The third idea is something that our marketing team was working on to make their life easier when submitting, uh, posts on social media. So they took one episode of zero hundred DevOps podcast. They transcribed it with whisper in the text, text, uh, form. They fed it into chat GPT to get a blog post summary. And they also fed it in the mid journey to get the visuals. And at that point, they had everything prepared for posting on social media. So the whole event was pretty neat. And couple of months later, we were invited by one of our clients, a large European bank group in Tessa Sao Paulo to facilitate their generative AI hackathon. And this one also turned well, it was even larger. So in terms of numbers, we had three group companies participating with 65 teams. Uh, they managed to organize everything in a single location, which was excellent, and we had 21 of our coaches helping with the event.
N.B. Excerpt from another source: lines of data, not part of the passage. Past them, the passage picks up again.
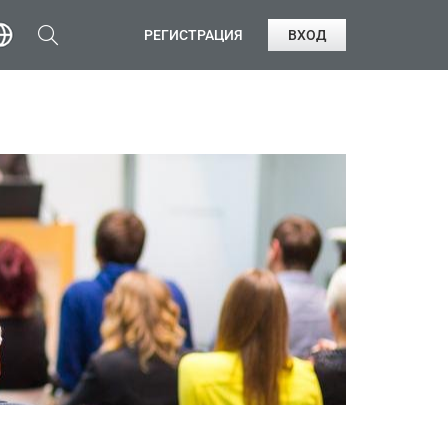
РЕГИСТРАЦИЯ
ВХОД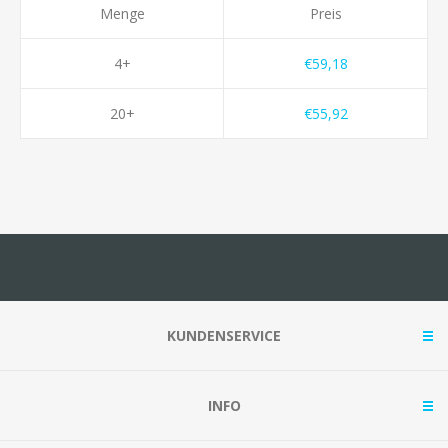
Menge
Preis
4+
€59,18
20+
€55,92
KUNDENSERVICE
INFO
But what struck me the most with this is the number and the list of the departments that participated. So as you can see, this is basically the whole bank and the main stakeholder of the whole event was board member in charge for technology. So we had the highest possible level of sponsorship of this event. Now, the fact that the client organization, in this case in Tesa, Sao Paulo, invited a service organization in this case cross to facilitate their generative AI hackathon speaks volumes about the relationship or better said, partnership between client and service organizations. Much has been said here about this collaboration. Ben Grinnell led some amazing workshops that I participated in. And, and my favorite talk on this topic is from Courtney Kiler and Suzette Johnson from 2021. I think they managed to perfectly summarize this collaboration from client organization point of view. I always felt compelled to do something similar from service organization point of view, and I managed to distill my thoughts into a manifesto for sustainable service organizations.
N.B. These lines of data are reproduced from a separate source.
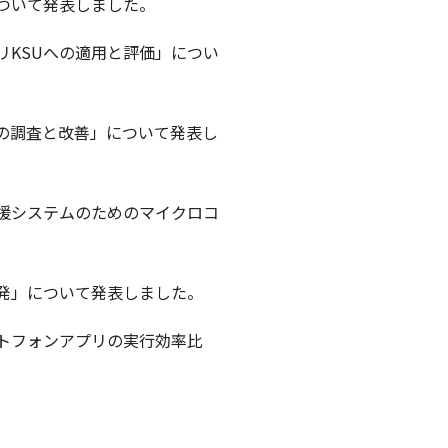
について発表しました。
リKSUへの適用と評価」につい
の調査と改善」について発表し
援システムのためのマイクロコ
開発」について発表しました。
トフォンアプリの実行効率比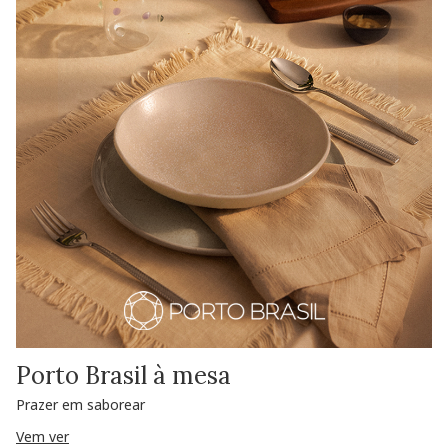
Porto Brasil à mesa
Prazer em saborear
Vem ver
So this manifesto has four values that I believe every service organization should live by. First two values deal with how service organizations should operate internally, but other two values deal with how service organizations should collaborate with the rest of the world. Now, this value number three, missionaries, our mercenaries is of course borrowed from Marty Kagan. And it describes the mindset and the attitude that service organization should bring to the table. Value number four, community over zero sum approach underlines that we should all collaborate in this IT landscape. This is not a zero sum game, and when the tide comes, it lifts all the boats. And today, looking in hindsight, I, I strongly feel that good results of Intestine San Paulo or hackathon were strongly influenced by us living by these values in this collaboration.
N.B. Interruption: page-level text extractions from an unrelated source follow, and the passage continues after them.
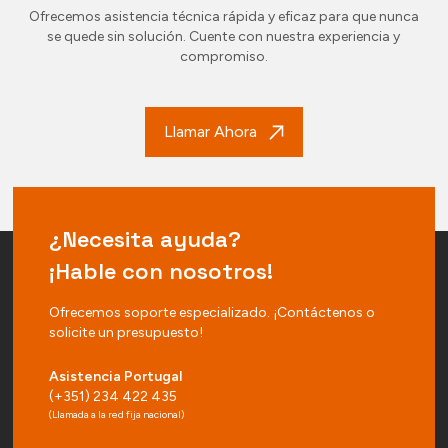
Ofrecemos asistencia técnica rápida y eficaz para que nunca
se quede sin solución. Cuente con nuestra experiencia y
compromiso.
Llamar Ahora
¿Necesita ayuda?
¡Hable con nosotros!
Ofrecemos soporte especializado. ¡Contáctenos o
solicite un presupuesto!
Asistencia Portugal
(+351) 234 422 435
(Llamada a la red fija nacional)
So what did we learn from this? From technical point of view, we learned you get what you give. So it's not a new radical song, it's just that the quality of generative AI results is proportional to the quality of of inputs. And one important thing that we learned six months now after the hackathon is that it is less about the specific AI technology that we use. It's more about integrating end-to-end this process in the organization, it's more about finding the right test data, it's more about anonymization, it's more about retraining. In other words, it's more about connecting organizational islands in a company. From organizational point of view, we learned that to evolve, we need to adapt, and that takes time. So we need to be patient. The change feels natural only if it's unanimous and organic. And that also takes time. So we again, need to be very patient. We also learn not to wait because by waiting, the uncertainty will definitely not drop and our competitors will only gain more advantage. And for this last one, I can almost personally guarantee whatever you do, you will be positively surprised with the results. In terms of help that I'm looking for, I would very much like to hear the ways in which you have jumped started AI generative AI initiatives in your organizations. And I would of course like to hear your thoughts and your ideas on how can we all together elevate this collaboration between client and service organizations.


Happy hatching everybody. Thank you.